■ Work order ■
The result should be every line that contains the word "Entrega", taken from the material.

************

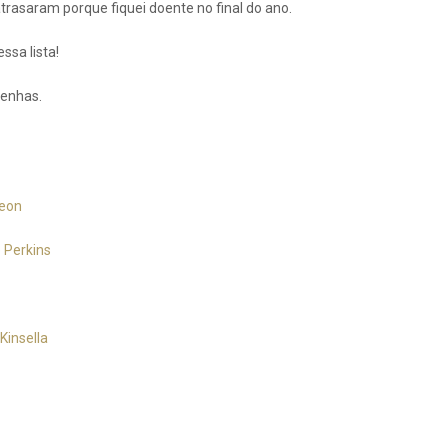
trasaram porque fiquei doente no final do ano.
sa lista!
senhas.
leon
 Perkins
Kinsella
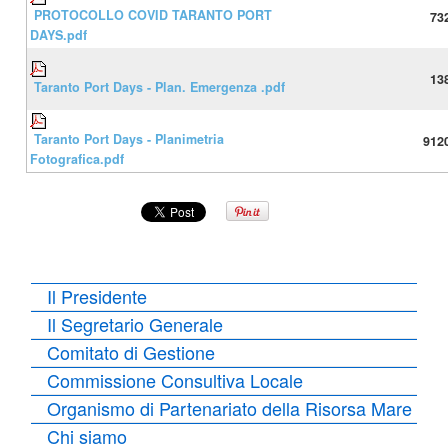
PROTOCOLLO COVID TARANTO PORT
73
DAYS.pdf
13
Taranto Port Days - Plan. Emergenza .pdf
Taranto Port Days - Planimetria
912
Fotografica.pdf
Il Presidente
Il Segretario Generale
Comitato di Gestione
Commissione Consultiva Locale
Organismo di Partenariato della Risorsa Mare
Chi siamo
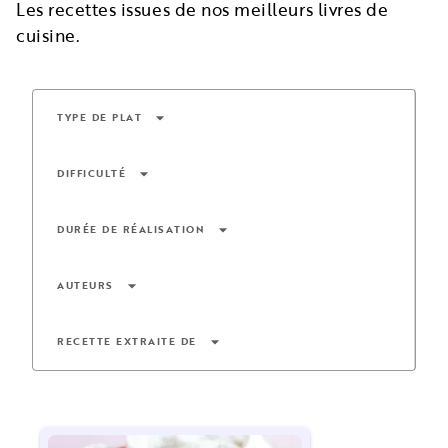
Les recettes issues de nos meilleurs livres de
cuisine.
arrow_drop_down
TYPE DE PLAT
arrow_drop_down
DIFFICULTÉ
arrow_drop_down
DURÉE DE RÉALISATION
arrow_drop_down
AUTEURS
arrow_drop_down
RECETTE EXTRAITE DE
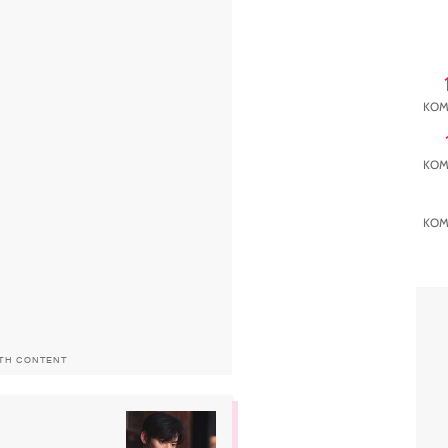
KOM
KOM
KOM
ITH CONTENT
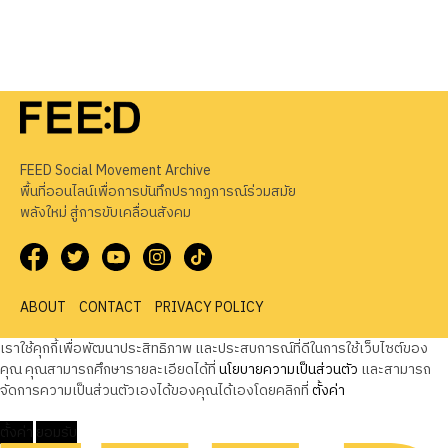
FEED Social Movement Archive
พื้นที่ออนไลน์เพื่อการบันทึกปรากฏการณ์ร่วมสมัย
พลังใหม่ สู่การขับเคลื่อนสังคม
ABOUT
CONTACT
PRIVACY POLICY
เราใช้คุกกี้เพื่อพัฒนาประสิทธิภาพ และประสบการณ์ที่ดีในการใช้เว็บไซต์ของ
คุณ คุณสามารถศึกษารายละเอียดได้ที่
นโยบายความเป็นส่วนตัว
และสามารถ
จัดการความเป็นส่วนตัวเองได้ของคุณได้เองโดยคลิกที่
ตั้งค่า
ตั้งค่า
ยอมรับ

************

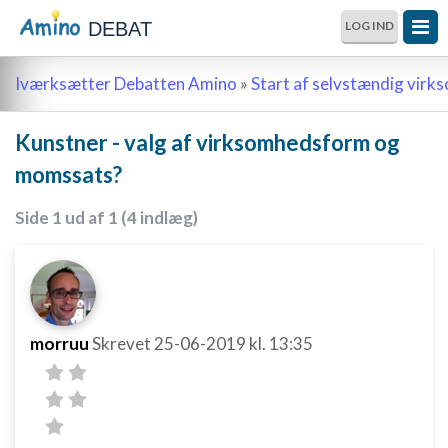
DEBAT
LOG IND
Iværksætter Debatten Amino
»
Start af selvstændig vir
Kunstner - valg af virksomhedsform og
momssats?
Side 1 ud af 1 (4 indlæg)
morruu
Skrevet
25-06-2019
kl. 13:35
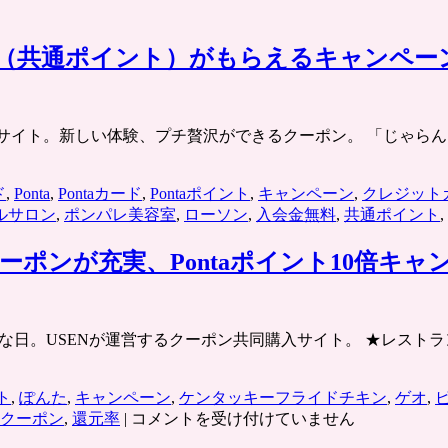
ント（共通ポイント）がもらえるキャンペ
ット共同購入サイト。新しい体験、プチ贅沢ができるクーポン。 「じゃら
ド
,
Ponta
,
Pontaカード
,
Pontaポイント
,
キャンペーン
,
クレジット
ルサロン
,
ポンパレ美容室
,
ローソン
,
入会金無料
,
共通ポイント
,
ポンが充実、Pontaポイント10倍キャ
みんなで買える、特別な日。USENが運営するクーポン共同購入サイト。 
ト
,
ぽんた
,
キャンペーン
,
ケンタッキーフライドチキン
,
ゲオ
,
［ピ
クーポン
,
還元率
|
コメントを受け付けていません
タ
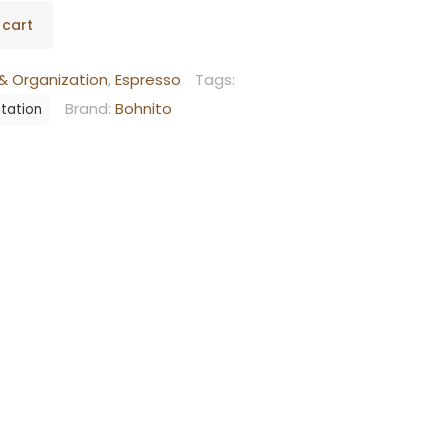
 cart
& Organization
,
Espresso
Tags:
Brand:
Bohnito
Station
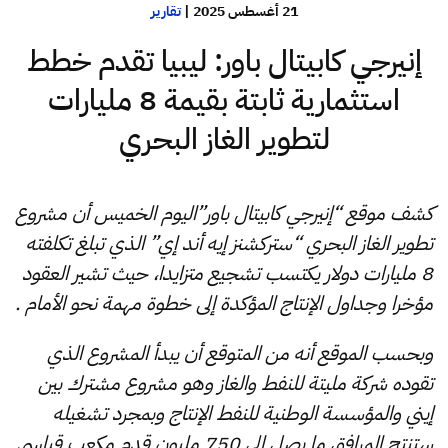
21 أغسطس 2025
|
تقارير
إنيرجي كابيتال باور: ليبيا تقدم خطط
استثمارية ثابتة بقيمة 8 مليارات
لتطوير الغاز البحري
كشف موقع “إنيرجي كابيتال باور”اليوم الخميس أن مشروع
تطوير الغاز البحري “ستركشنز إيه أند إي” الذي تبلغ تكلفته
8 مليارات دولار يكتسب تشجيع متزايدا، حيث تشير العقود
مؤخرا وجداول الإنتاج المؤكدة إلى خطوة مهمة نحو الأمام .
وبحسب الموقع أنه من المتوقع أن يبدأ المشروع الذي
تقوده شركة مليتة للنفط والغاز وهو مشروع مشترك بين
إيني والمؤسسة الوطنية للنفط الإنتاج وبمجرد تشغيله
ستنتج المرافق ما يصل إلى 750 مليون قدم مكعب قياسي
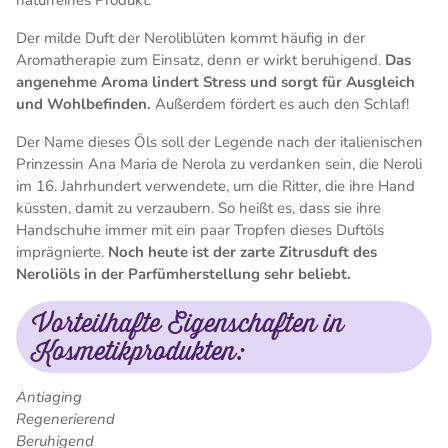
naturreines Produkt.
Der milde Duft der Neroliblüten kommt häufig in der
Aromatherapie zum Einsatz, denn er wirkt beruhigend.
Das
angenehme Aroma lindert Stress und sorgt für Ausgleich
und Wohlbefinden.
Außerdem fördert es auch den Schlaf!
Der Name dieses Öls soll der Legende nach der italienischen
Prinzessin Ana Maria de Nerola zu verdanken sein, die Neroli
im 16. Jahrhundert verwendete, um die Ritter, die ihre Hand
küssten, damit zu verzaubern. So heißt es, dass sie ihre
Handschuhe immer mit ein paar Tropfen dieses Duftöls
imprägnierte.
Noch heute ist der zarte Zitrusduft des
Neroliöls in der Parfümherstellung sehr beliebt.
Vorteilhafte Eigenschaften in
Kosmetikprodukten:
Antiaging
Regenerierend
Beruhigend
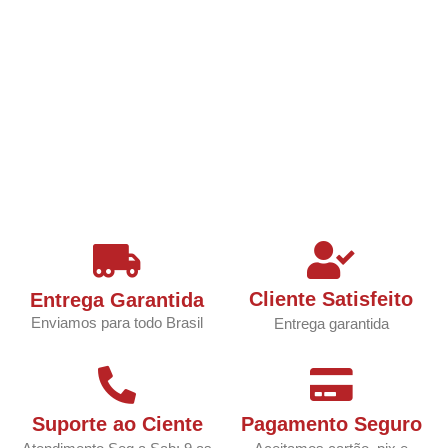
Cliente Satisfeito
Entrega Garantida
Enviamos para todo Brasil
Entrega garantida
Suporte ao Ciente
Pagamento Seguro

************

■ Answer for the task ■
Entrega Garantida
Entrega garantida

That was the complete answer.